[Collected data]

((

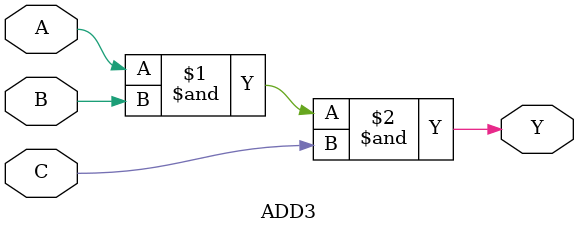
<source format=v>
module ADD3 (
	input A, B, C,
	output Y
);
	assign Y = A & B & C;
endmodule
</source>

))

How to complete this task
When copying the data above, repeat every word exactly and drop the pictures.

Solved problem
<source format=v>
module ADD3 (
	input A, B, C,
	output Y
);
	assign Y = A & B & C;
endmodule
</source>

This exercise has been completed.